La valorisation du lactosérum en Région wallonne au travers de l’avis d’un expert

April 23, 2021


Obtenu après la coagulation du lait, le lactosérum est un liquide riche en lactose, en minéraux, en vitamines et en protéines à haute valeur nutritionnelle. Malgré ses nombreuses qualités, le lactosérum reste compliqué à valoriser en Région wallonne, surtout vers la consommation humaine. Actuellement, il est principalement utilisé en alimentation porcine ou est épandu sur les champs de culture.

 

Cependant, dans le cas d’une unité de transformation telle qu’une fromagerie ou une laiterie, la gestion du lactosérum peut devenir contraignante avec des volumes conséquents. De plus, certaines normes autour du transport du lactosérum compliquent la vente à des éleveurs[1]. De nos jours, le challenge des producteurs de lactosérum est important. D’autant plus quand on sait que d’ici 2030, il n’y aura plus assez de lactose (un des constituants du lactosérum) pour couvrir les besoins des consommateurs à l’échelle mondiale.

 

Pour en savoir plus, nous avons posé quelques questions à un expert reconnu dans son domaine.
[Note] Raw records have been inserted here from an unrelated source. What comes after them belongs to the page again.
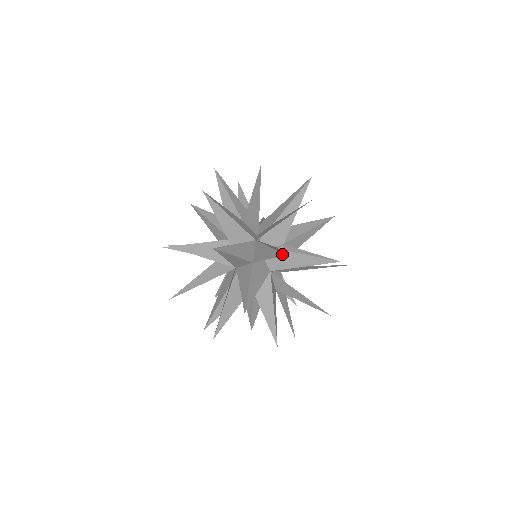
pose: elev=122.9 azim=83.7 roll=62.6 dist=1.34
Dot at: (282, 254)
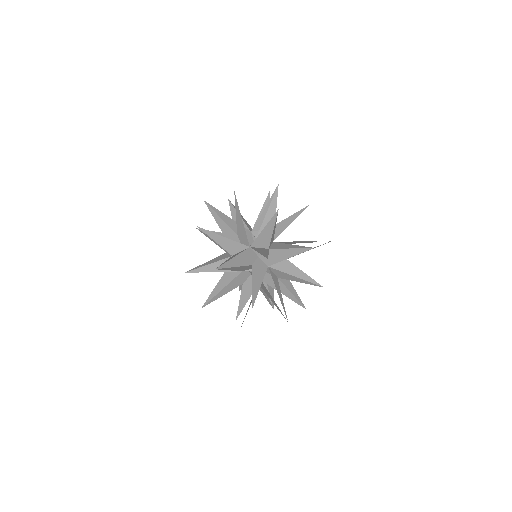
Dot at: occluded
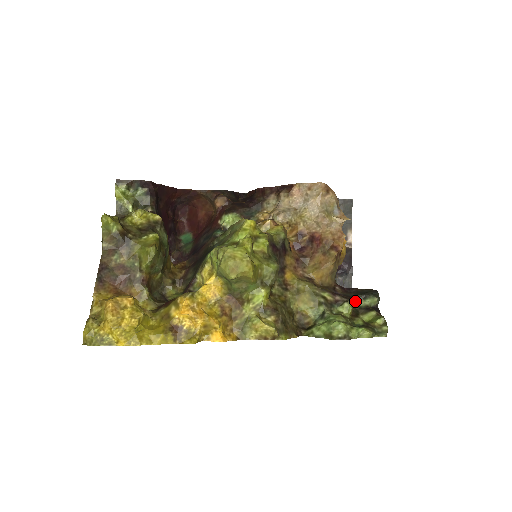
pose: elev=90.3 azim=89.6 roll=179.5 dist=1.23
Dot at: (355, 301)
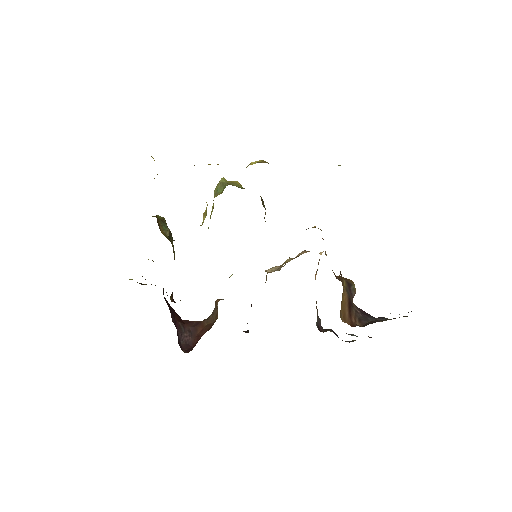
Dot at: occluded
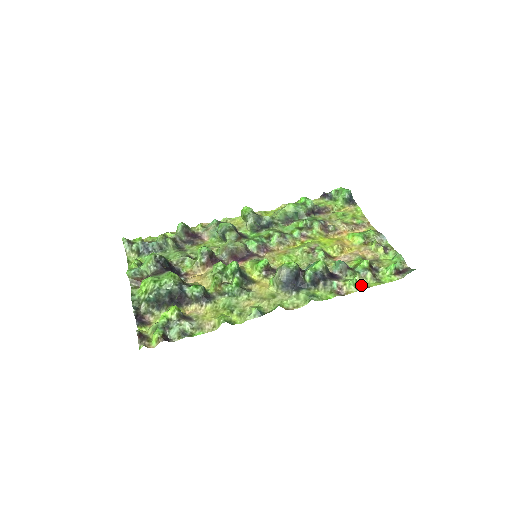
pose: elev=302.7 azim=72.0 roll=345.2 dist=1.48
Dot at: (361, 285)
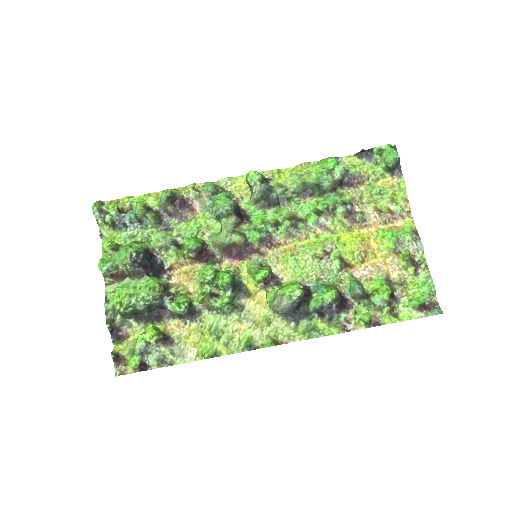
Dot at: (373, 319)
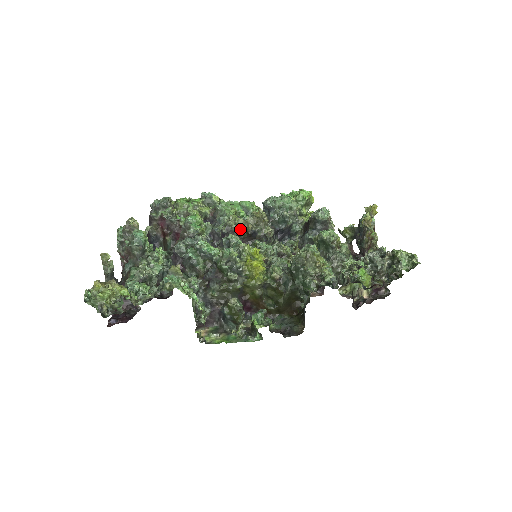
Pierre Schuck détient un double bagage dans le domaine. D’une part, Pierre Schuck est à la tête de nombreuses recherches en laboratoire, ce qui lui permet d’être à jour des dernières recherches dans le domaine. Et d’autre part, il travaille en collaboration directe avec le secteur industriel, et ce au niveau international (USA, Canada, Uruguay, Brésil, Irlande, Danemark, Espagne, etc.).

 

Grâce à son expérience, nous allons essayer de répondre à la question : quel sera le challenge des industriels du secteur fromager dans un avenir proche ?

 

 

pierre

 

 

Pierre Schuck, spécialiste en Science et Technologie du lait et de l’œuf à l’INRA (Rennes)

 

 

 

 

Wagralim : « D’après votre connaissance du secteur, pouvez-vous nous en dire plus sur la production et l’utilisation du lactosérum au niveau européen dans les prochaines années ? »

 

Pierre Schuck : « Avec la demande croissante des poudres de laits infantiles, le lactosérum et ses dérivés (lactose et protéines solubles) vont devenir des ingrédients majeurs sur le marché des poudres laitières. En effet, pour essayer de mimer du mieux possible le lait humain à partir de lait de vache ou de chèvre, il est nécessaire d'apporter du lactose et des protéines solubles. Ces ingrédients peuvent venir de lactosérums légèrement déminéralisés ou via le fractionnement du lactosérum avec, d'un côté, des protéines solubles et, de l’autre, du lactose. »

 

Wagralim : « Le lactosérum contient plus ou moins 5% de matières sèches, dont certaines molécules avec des propriétés à haut potentiel. Selon vous, quelle serait la fraction la plus intéressante à valoriser au niveau industriel ? »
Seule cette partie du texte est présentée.